* [YOUR INSTRUCTIONS]: Return exactly, please, the line that contains "- coffee maker [174,217,292,340]" and every line after it through the end of the material that follows, leaving pictures aside.

* [THE DATA]:
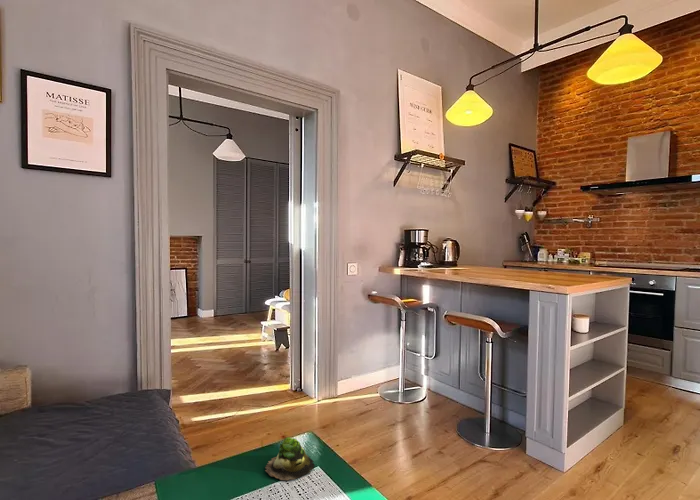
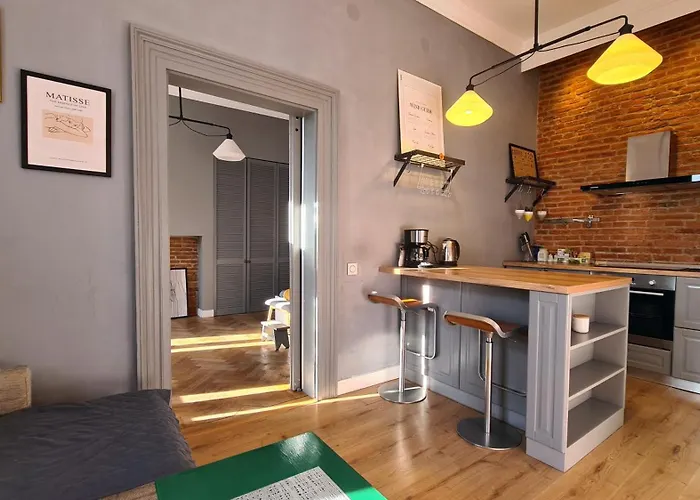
- succulent plant [264,436,316,481]
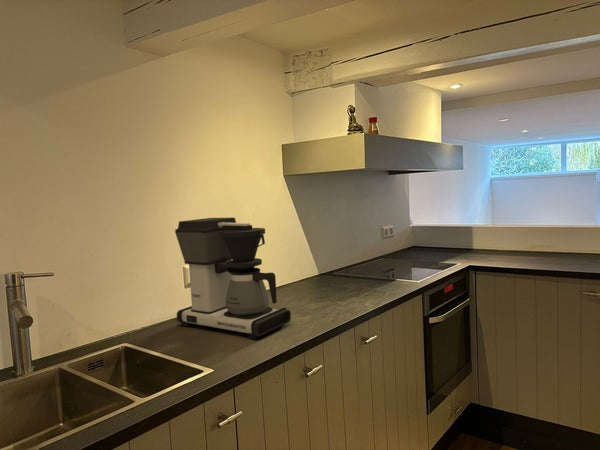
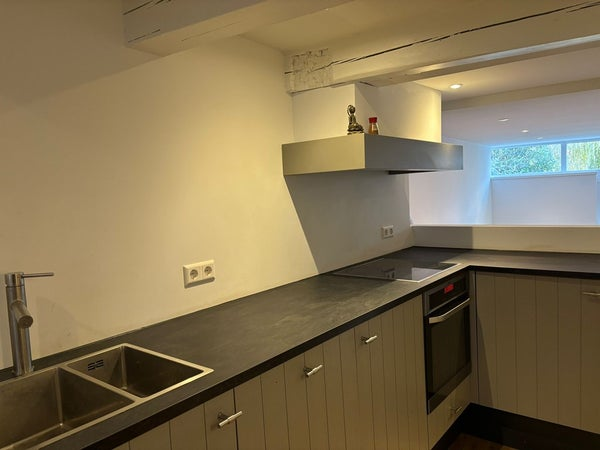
- coffee maker [174,217,292,340]
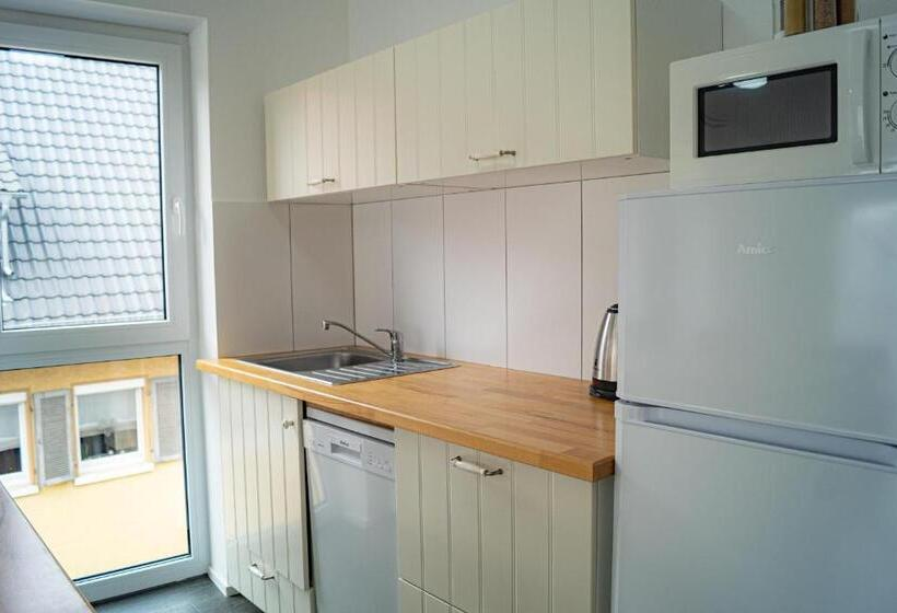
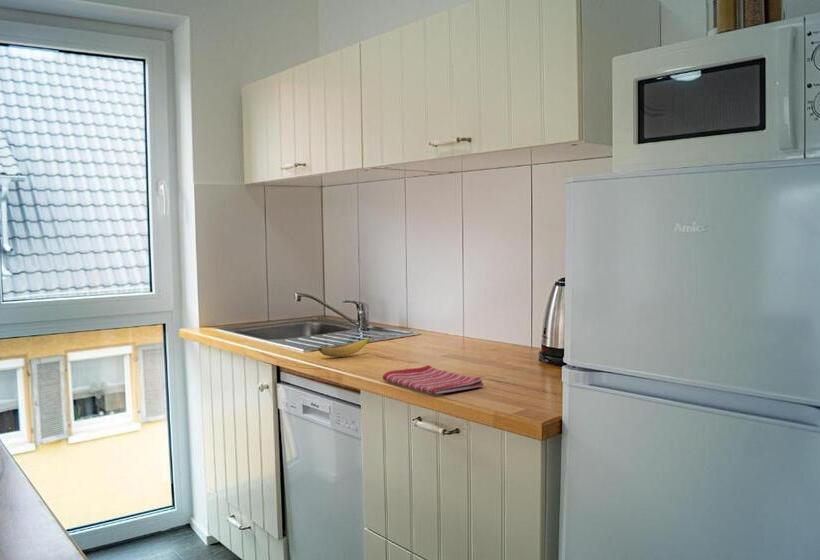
+ banana [317,335,372,358]
+ dish towel [382,364,485,395]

* [ANSWER TO THE PROBLEM]:
- coffee maker [174,217,292,340]
+ banana [317,335,372,358]
+ dish towel [382,364,485,395]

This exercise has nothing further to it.